Section E.1 Monoalphabetic Analysis
Let us see if we can determine what is happening in this message:
VGH THT CMY HOG CRC BWT HMF AJC UZN RBY HOG CRV GHT YHO GCR ZNR JTS WUD HRT VZR HVH MFN WVA JCU ZNR BBC KCV HMF AMU BWO KHY AVC KCV VCR TAM BVG CMZ RHV HMF BNZ MVG CRC TVN DVG CAK OGA SCV HMN RBC RVG HTA RRA MFC LCM VND VGC AKO GAS CVV GCM DNR LTU NWR YHO GCR AKO GAS CVV GHT YHO GCR AMB VGC NVG CRL NMN AKO GAS CVH YYH OGC RTZ CZH KKT VWB UGA TAT VRW YVW RCV GAV ZCY AMC QOK NHV VNY RAY JHV AMB DHF WRC NWV VGC LCT TAF CGN ZCX CRV GHT HTM NVH MFC MCR AKV RWC VGC RCA RCV CYG MHY AKK UVZ CMV UTH QDA YVN RHA KBH DDC RCM VLN MNA KOG ASC VHY TWS TVH VWV HNM YHO GCR TAM BBC OCM BHM FNM GNZ VGC UAR CWT CBV GCU YNW KBS CLA BCW MSR CAJ ASK CHM FCM CRA KGN ZCX CRL NMN AKO GAS CVH YYH OGC RTY AMS CYR AYJ CBZ HVG TNL CTH LOK CAM BXC RUN KBV CYG MHP WCT HMO ARV HYW KAR ZHV GVG CWT CND DRC PWC MYU AMA KUT HTH TNW RDH RTV VNN K
We begin with a basic frequency analysis (see Figure E.1.1 and Figure E.1.2 ), counting how many times each character appears, and find that "C", "V", and "H" are most common. This leads us to guess that C=e, V=t, and H=a since "e", "t", and "a" are the three most common letters in English.
Next we look for repeated strings of characters. We find, among others, that "VGC" appeared very frequently. Based on what we did before this would be "t_e" and so it appears that G=h.
The next step is a bigram analysis, that is we look at two letter combinations. We find that "CR"="e_" and "RC"="_e" are very common and comparing this to a table of common bigrams we guess that R=r.

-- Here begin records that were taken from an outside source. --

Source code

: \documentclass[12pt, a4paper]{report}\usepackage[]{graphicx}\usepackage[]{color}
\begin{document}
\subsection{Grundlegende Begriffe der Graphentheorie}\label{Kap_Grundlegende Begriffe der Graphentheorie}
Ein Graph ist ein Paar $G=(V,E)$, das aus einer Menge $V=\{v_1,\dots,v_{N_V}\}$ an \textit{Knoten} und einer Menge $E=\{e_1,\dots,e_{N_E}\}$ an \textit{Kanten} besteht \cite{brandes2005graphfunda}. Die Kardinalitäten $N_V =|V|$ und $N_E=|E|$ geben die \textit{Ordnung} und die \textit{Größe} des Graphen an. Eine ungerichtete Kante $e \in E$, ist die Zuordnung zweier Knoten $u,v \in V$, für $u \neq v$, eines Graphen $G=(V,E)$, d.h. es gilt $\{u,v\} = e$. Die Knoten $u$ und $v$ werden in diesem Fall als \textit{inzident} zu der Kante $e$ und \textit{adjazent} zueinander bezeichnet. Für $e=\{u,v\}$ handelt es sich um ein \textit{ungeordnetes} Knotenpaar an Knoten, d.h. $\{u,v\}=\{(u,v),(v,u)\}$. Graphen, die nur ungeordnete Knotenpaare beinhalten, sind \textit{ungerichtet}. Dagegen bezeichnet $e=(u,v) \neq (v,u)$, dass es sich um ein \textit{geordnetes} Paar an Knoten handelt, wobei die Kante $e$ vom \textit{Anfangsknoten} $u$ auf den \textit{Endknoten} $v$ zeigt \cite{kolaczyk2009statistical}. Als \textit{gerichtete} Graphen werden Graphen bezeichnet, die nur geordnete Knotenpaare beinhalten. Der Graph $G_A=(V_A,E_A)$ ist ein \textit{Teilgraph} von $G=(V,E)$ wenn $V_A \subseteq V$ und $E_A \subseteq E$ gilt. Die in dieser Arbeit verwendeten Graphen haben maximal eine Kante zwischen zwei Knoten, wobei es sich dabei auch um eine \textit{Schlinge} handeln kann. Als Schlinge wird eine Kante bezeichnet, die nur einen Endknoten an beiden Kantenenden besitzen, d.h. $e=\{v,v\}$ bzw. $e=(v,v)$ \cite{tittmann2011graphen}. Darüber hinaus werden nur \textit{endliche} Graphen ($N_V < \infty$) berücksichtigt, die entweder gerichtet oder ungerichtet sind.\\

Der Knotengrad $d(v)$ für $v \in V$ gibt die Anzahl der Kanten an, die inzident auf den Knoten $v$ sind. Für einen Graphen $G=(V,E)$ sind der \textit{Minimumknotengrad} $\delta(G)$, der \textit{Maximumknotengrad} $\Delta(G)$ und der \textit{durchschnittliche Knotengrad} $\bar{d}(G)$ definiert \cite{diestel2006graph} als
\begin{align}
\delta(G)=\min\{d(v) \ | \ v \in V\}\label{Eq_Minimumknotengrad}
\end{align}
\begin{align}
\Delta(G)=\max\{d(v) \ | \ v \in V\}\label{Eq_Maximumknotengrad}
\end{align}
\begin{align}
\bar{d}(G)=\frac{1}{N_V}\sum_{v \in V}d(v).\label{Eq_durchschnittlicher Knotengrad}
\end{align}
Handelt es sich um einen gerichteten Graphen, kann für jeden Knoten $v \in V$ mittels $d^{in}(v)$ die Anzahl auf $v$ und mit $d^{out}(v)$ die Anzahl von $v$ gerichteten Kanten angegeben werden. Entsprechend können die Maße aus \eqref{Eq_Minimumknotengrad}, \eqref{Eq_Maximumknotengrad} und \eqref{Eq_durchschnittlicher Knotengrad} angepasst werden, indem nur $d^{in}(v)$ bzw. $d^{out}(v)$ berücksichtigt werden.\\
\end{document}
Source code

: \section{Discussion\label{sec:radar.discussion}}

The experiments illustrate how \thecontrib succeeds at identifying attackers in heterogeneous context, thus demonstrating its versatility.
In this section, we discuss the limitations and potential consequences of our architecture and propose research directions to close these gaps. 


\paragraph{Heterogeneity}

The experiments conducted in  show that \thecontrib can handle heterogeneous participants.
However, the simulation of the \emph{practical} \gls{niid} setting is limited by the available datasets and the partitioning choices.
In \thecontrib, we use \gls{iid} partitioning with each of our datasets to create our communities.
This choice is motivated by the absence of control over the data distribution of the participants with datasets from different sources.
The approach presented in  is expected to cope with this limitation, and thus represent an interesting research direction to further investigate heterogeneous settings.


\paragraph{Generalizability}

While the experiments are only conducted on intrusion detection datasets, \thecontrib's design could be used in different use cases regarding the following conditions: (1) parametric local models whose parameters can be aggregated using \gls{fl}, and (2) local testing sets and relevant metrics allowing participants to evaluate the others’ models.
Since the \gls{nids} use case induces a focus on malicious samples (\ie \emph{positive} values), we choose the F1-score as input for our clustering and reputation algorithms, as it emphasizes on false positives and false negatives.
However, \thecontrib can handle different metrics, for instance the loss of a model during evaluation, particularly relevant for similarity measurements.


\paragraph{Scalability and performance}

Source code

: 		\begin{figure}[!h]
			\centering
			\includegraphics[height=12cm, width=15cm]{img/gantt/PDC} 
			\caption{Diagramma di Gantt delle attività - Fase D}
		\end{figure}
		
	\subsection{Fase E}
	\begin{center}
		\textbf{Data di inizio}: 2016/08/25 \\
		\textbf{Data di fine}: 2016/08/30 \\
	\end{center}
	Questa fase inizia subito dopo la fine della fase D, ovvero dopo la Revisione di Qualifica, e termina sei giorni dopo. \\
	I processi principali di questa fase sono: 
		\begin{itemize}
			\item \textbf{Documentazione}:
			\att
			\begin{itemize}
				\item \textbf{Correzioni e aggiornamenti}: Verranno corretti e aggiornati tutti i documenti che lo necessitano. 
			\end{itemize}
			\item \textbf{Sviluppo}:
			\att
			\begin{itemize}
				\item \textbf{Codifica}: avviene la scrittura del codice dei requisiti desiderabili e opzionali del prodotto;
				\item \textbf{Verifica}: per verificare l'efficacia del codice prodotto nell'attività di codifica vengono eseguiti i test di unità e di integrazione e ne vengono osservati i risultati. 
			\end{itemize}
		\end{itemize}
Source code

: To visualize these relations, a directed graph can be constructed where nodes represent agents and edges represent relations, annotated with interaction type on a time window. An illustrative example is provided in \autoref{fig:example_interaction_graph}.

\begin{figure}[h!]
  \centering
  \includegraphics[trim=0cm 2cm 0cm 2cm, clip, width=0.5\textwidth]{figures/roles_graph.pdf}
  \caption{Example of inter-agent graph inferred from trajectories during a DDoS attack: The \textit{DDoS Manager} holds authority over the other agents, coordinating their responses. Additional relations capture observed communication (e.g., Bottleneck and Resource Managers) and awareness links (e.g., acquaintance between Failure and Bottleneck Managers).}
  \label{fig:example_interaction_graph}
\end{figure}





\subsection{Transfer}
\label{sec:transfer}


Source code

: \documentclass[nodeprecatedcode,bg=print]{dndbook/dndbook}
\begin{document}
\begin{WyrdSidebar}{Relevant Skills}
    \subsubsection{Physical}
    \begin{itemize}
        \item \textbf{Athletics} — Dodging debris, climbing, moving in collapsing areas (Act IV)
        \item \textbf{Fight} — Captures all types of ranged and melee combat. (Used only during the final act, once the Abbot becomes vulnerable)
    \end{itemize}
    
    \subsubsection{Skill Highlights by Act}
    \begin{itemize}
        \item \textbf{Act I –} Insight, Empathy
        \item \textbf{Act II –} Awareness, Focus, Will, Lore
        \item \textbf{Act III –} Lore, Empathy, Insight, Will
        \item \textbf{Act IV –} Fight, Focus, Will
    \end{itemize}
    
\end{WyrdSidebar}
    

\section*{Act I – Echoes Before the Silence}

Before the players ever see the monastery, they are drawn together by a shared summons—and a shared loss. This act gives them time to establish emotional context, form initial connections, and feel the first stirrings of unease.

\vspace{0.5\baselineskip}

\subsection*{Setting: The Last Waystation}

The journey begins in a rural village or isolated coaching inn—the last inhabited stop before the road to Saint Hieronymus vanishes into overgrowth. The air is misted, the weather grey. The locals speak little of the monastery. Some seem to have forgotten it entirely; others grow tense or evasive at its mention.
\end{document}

We also find that "VH" which is "ta" was more common than it should be and thus one of our previous letter assignments is perhaps wrong. Going back to our repeated strings we find "VGHT" in a couple of places and when we look at common words starting with "th" that could match "VGHT" the only one that really works is "this." Therefore H\(\neq\)a, H=i, and T=s.
Finally, the digraph "CM"="e_" is very frequent so should represent either "er" or "en." Since, "er"="CR" we conclude that M=n
Going back to repeated strings we find that "HMF"="in_" appears in a number of places and so it is likely that F=g. Finally, we know "a" should be represented by a common letter and the only really common cipher letter that is not used is "A" so A=a.
At this point we have nine possible substitutions, C=e, V=t, G=h, R=r, H=i, T=s, M=n, F=g, and A=a, which we have some confidence in. Now we need to write out lines of the message filling in what we have and looking for words we can recognize. As a result we find:
- ZRHVHMG = _riting so we get Z=w
- AMB = an_ and is a common trigraph so B=d
- WTHMF = _sing and BWOKHYAVC = d_pli_ate so we get W=u and Y=c
- KCVVCR = _etter so K=l
- AKOGASCV = al_ha_et and YHOGCR = ci_her so O=p and S=b
- ZNRB = w_rd so N=o
- ARRAMFCLCMV = arrange_ent so L=m
- ND = o_ and DNRLT = _orms so D=f
- AMU = an_ and UNWR = _our and TVWBU = stud_ so U=y
- JCU = _ey and YRAYJ = crac_ and ZNRJ = wor_ so J=k
- CQOKNHV = e_ploit so Q=x
Now the only letters left to figure out are "P" and "X." Looking for "P's" we see that there are only two and they are both followed by "W"="u," so it looks like P=q and this is confirmed by DRCPWCMYU = frequency. Then scanning through what we have for a message we see XCRU = _ery and thus X=v fills in our last unknown letter very nicely.
Final Deciphered Message:
"This is enciphered using a keyword cipher. This cipher works buy first writing out a key word, deleting any duplicate letters, and then writing down the rest of the alphabet in order. This arrangement of the alphabet then forms your cipher alphabet. This cipher and the other monoalphabetic ciphers we will study has a structure that we can exploit to crack it and figure out the message. However this is not in general true. There are technically twenty six factorial different monoalphabetic substitution ciphers and depending on how they are used they could be made unbreakable. In general however monoalphabetic ciphers can be cracked with some simple and very old techniques, in particular with the use of frequency analysis is our first tool."